Sinceramente, los plumas o plumíferos nunca han sido atractivos. Eran útiles, pero despojados de estilo, y siempre en colores lúgubres acordes con el invierno. Hasta que llegó Canadian Classics y mandó parar esta tónica y le echó burbujas a una prenda que se ha convertido en una aliada perfecta cuando llegan los fríos de enero y ni te cuento de febrero. Bicheando, que es un término que aprendí nada más llegar a Sevilla, por internet me he informado que el origen de esta prenda data del año 1947, cuando el ingeniero alemán Klaus Obermeyer transformó un saco de dormir en la chaqueta acolchada que hoy nos protege de las bajas temperaturas. Qué agradecidos tenemos que estar a todos aquellos que nos han hecho más llevadera la vida, aunque a veces desconozcamos sus nombres.

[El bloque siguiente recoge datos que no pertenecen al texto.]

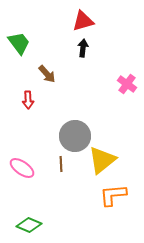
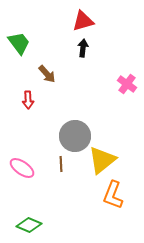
orange L-shape: rotated 64 degrees counterclockwise
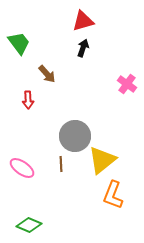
black arrow: rotated 12 degrees clockwise
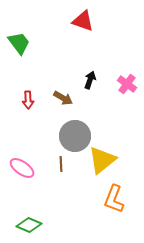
red triangle: rotated 35 degrees clockwise
black arrow: moved 7 px right, 32 px down
brown arrow: moved 16 px right, 24 px down; rotated 18 degrees counterclockwise
orange L-shape: moved 1 px right, 4 px down
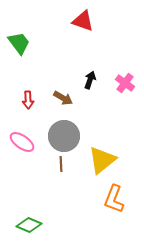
pink cross: moved 2 px left, 1 px up
gray circle: moved 11 px left
pink ellipse: moved 26 px up
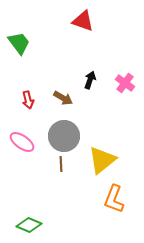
red arrow: rotated 12 degrees counterclockwise
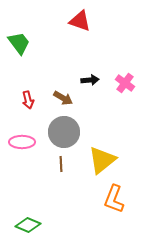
red triangle: moved 3 px left
black arrow: rotated 66 degrees clockwise
gray circle: moved 4 px up
pink ellipse: rotated 35 degrees counterclockwise
green diamond: moved 1 px left
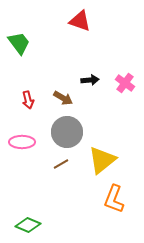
gray circle: moved 3 px right
brown line: rotated 63 degrees clockwise
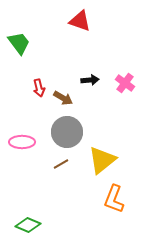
red arrow: moved 11 px right, 12 px up
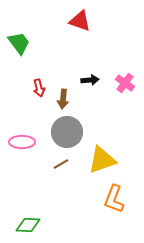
brown arrow: moved 1 px down; rotated 66 degrees clockwise
yellow triangle: rotated 20 degrees clockwise
green diamond: rotated 20 degrees counterclockwise
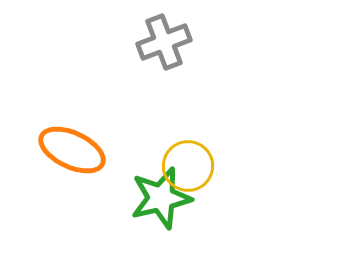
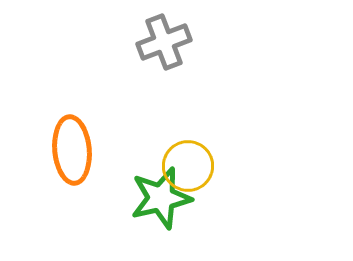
orange ellipse: rotated 60 degrees clockwise
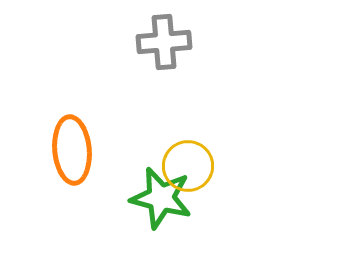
gray cross: rotated 16 degrees clockwise
green star: rotated 28 degrees clockwise
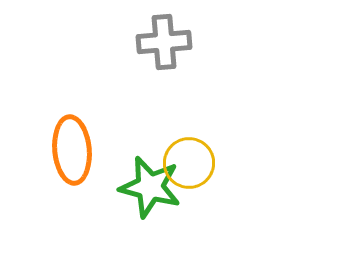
yellow circle: moved 1 px right, 3 px up
green star: moved 11 px left, 11 px up
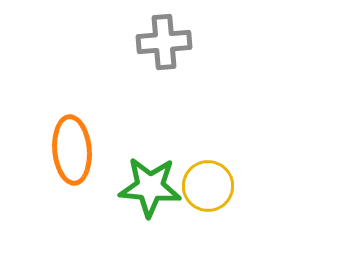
yellow circle: moved 19 px right, 23 px down
green star: rotated 10 degrees counterclockwise
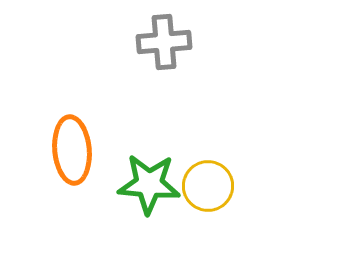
green star: moved 1 px left, 3 px up
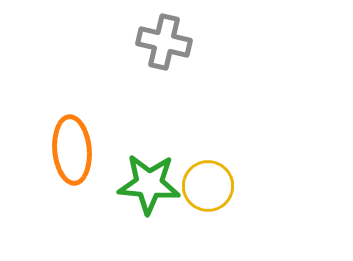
gray cross: rotated 18 degrees clockwise
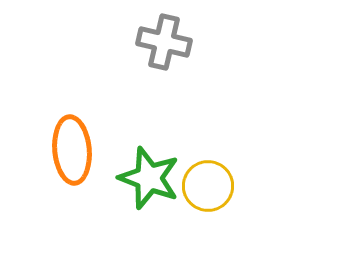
green star: moved 6 px up; rotated 16 degrees clockwise
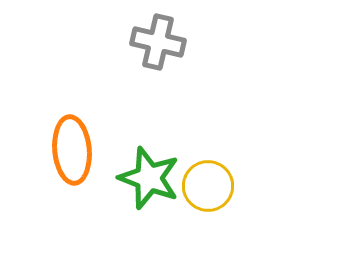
gray cross: moved 6 px left
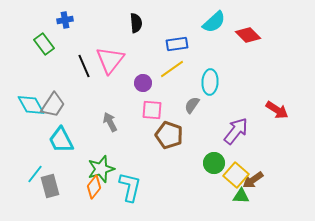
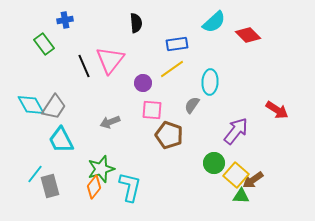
gray trapezoid: moved 1 px right, 2 px down
gray arrow: rotated 84 degrees counterclockwise
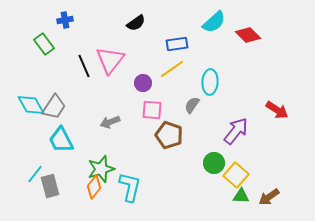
black semicircle: rotated 60 degrees clockwise
brown arrow: moved 16 px right, 17 px down
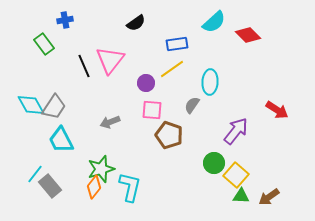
purple circle: moved 3 px right
gray rectangle: rotated 25 degrees counterclockwise
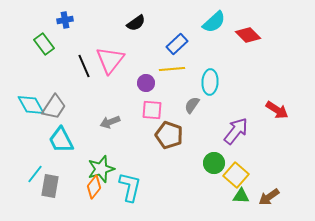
blue rectangle: rotated 35 degrees counterclockwise
yellow line: rotated 30 degrees clockwise
gray rectangle: rotated 50 degrees clockwise
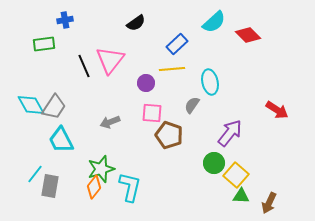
green rectangle: rotated 60 degrees counterclockwise
cyan ellipse: rotated 15 degrees counterclockwise
pink square: moved 3 px down
purple arrow: moved 6 px left, 2 px down
brown arrow: moved 6 px down; rotated 30 degrees counterclockwise
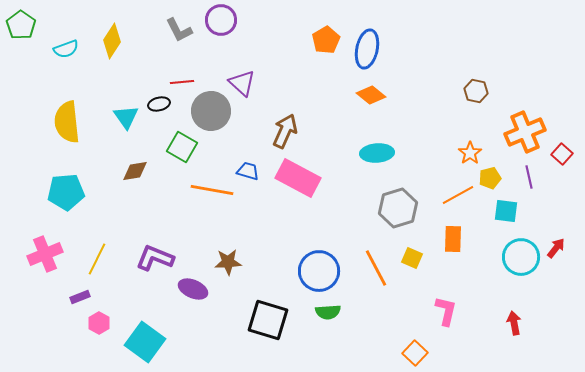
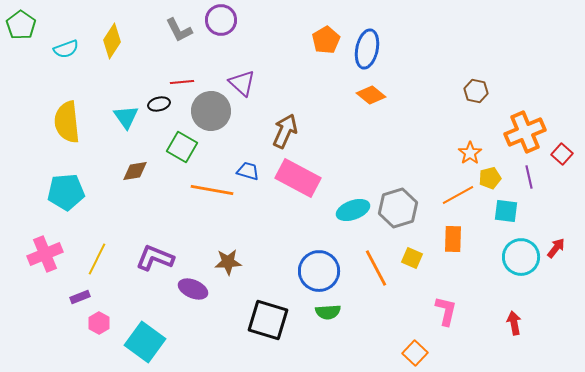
cyan ellipse at (377, 153): moved 24 px left, 57 px down; rotated 16 degrees counterclockwise
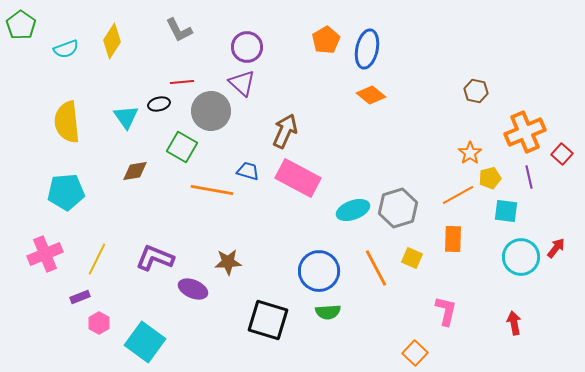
purple circle at (221, 20): moved 26 px right, 27 px down
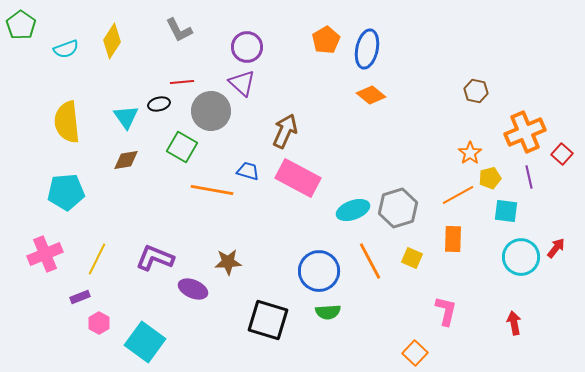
brown diamond at (135, 171): moved 9 px left, 11 px up
orange line at (376, 268): moved 6 px left, 7 px up
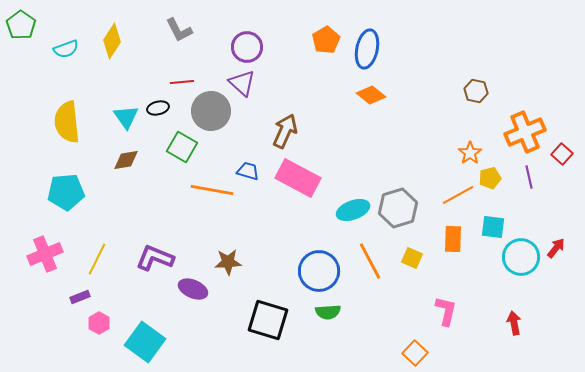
black ellipse at (159, 104): moved 1 px left, 4 px down
cyan square at (506, 211): moved 13 px left, 16 px down
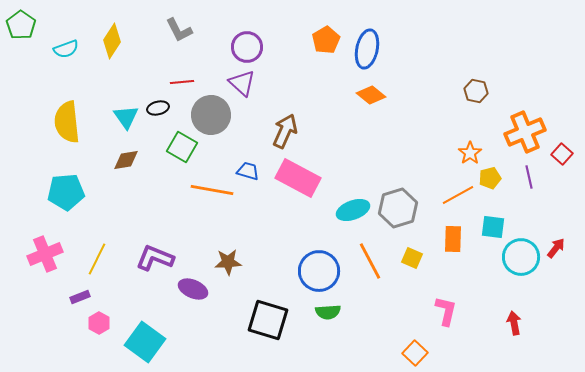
gray circle at (211, 111): moved 4 px down
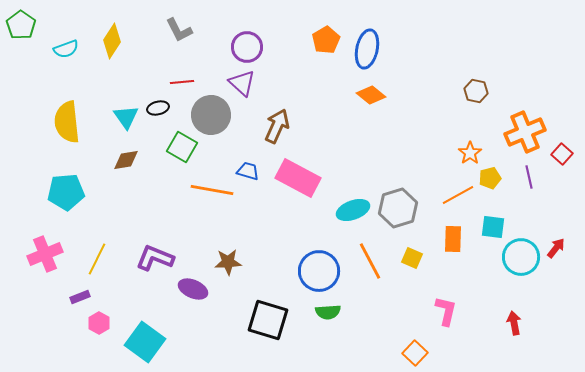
brown arrow at (285, 131): moved 8 px left, 5 px up
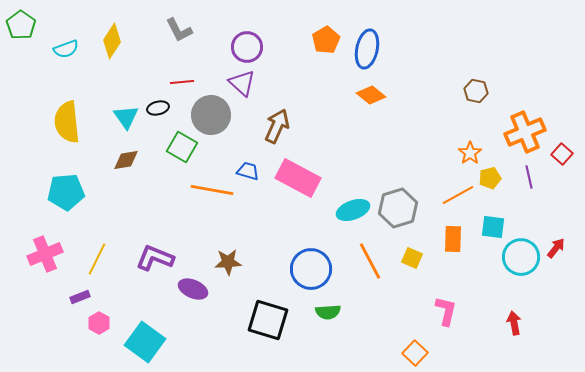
blue circle at (319, 271): moved 8 px left, 2 px up
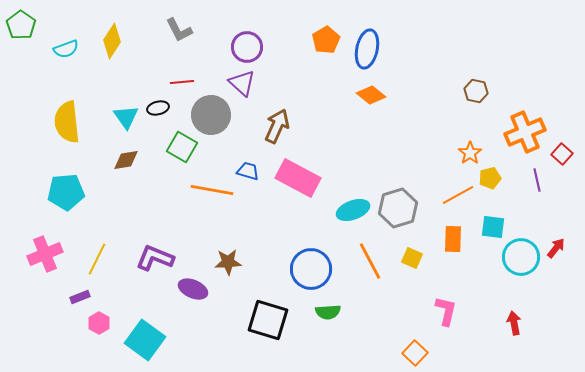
purple line at (529, 177): moved 8 px right, 3 px down
cyan square at (145, 342): moved 2 px up
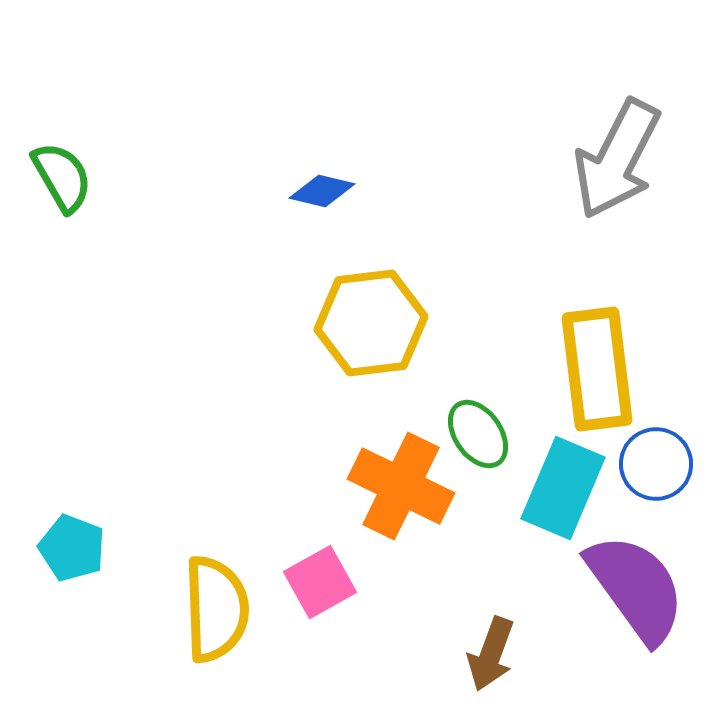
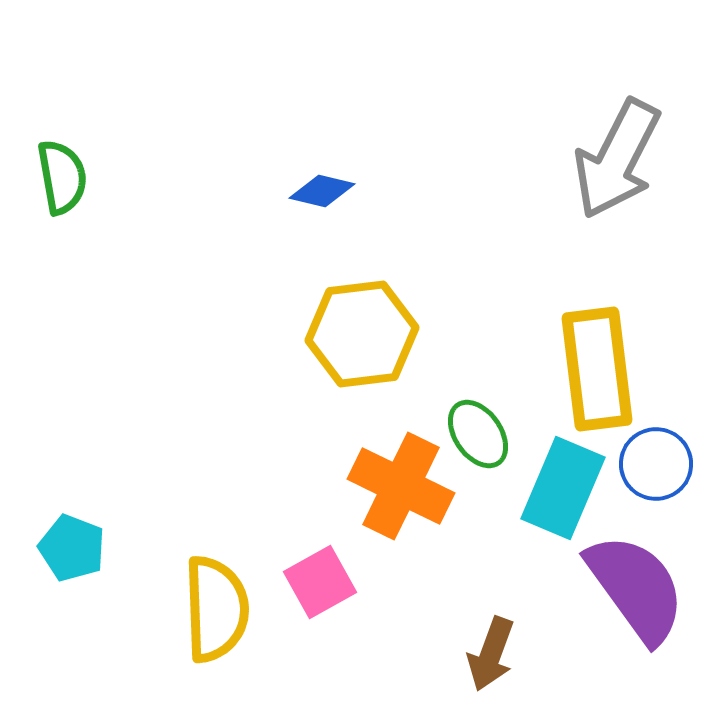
green semicircle: rotated 20 degrees clockwise
yellow hexagon: moved 9 px left, 11 px down
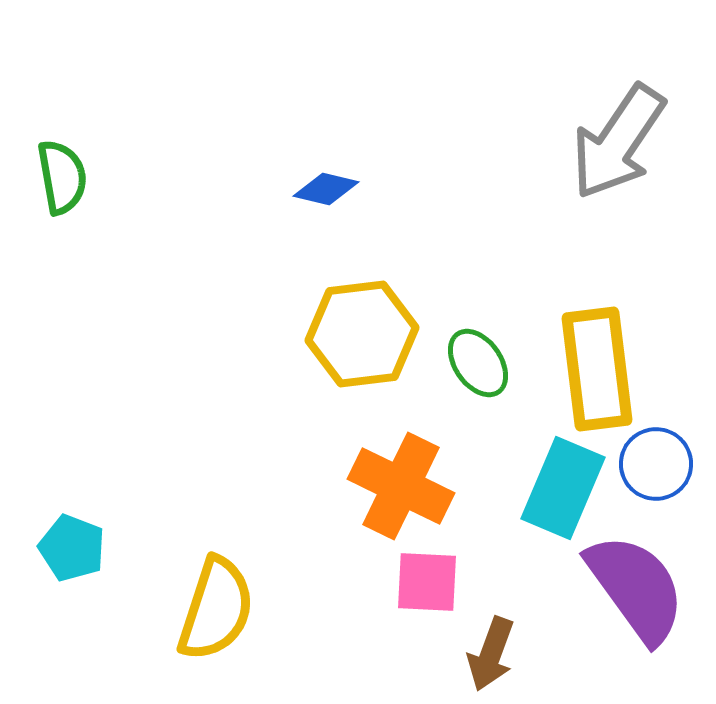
gray arrow: moved 1 px right, 17 px up; rotated 7 degrees clockwise
blue diamond: moved 4 px right, 2 px up
green ellipse: moved 71 px up
pink square: moved 107 px right; rotated 32 degrees clockwise
yellow semicircle: rotated 20 degrees clockwise
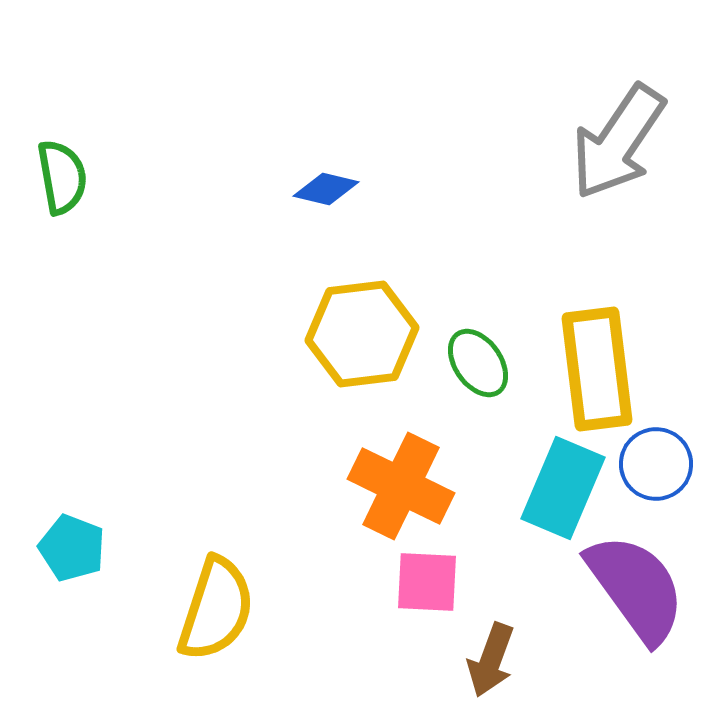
brown arrow: moved 6 px down
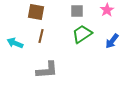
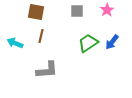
green trapezoid: moved 6 px right, 9 px down
blue arrow: moved 1 px down
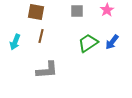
cyan arrow: moved 1 px up; rotated 91 degrees counterclockwise
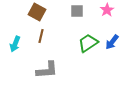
brown square: moved 1 px right; rotated 18 degrees clockwise
cyan arrow: moved 2 px down
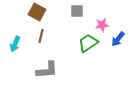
pink star: moved 5 px left, 15 px down; rotated 24 degrees clockwise
blue arrow: moved 6 px right, 3 px up
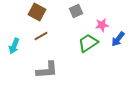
gray square: moved 1 px left; rotated 24 degrees counterclockwise
brown line: rotated 48 degrees clockwise
cyan arrow: moved 1 px left, 2 px down
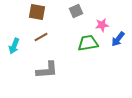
brown square: rotated 18 degrees counterclockwise
brown line: moved 1 px down
green trapezoid: rotated 25 degrees clockwise
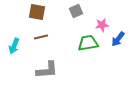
brown line: rotated 16 degrees clockwise
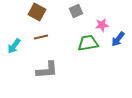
brown square: rotated 18 degrees clockwise
cyan arrow: rotated 14 degrees clockwise
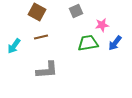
blue arrow: moved 3 px left, 4 px down
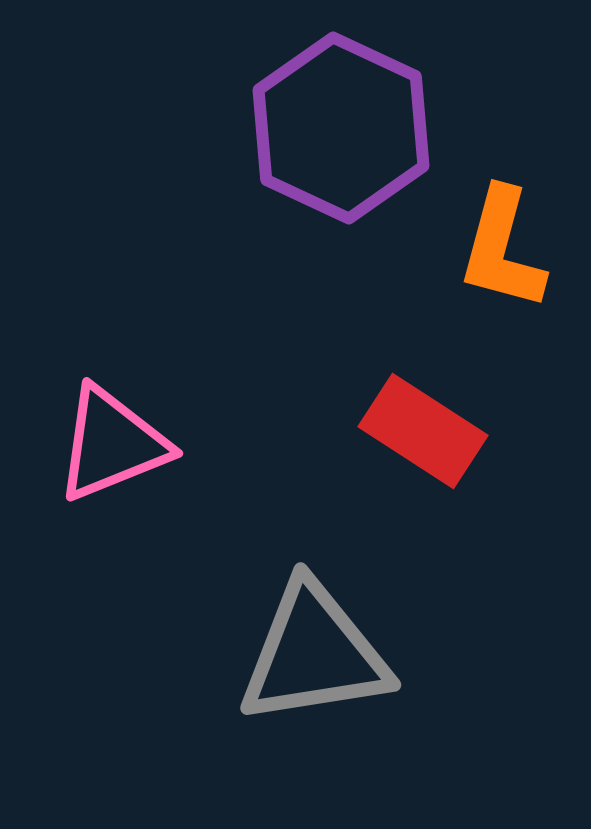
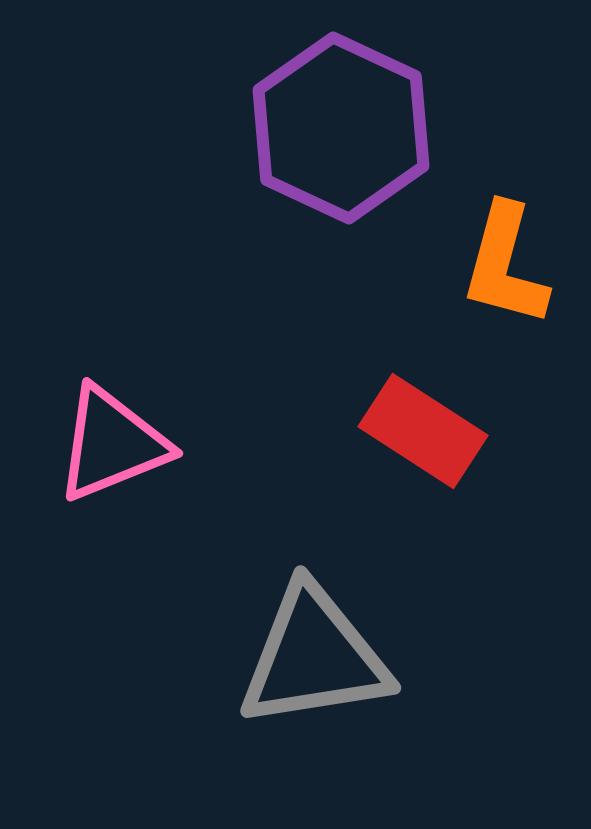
orange L-shape: moved 3 px right, 16 px down
gray triangle: moved 3 px down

En Canadian Classics saben conjugar con acierto el estilo de vida urbanita acelerado y sin opción a la reflexión con la serenidad de la naturaleza. La firma nos presenta un amplio abanico de plumíferos de diferentes estilos y colores, diseñados para todas esas personas que buscan la originalidad y la alegría que transmite el color, sobre todo en el gris invierno. Sin olvidarnos de la calidad y el confort de unas prendas que rezuman rigor en sus hechuras, de las que se eternizan en el armario. Una cualidad a la que muchos consumidores aspiran. Los hay «cropeed» (más cortos) en colores vibrantes y efecto acharolado, hasta los más largos en tonos oscuros muy elegantes. Piezas que, además de estilosas, brindan una cobertura excepcional contra el frío. Canadian Classics, siempre lo escribo, pero no viene mal recordarlo, es una marca internacional que basa su filosofía en la universalidad de sus productos, creatividad e investigación, al considerar que la moda es evolución y a través de sus cambios se pueden interpretar las transformaciones y necesidades de la sociedad contemporánea.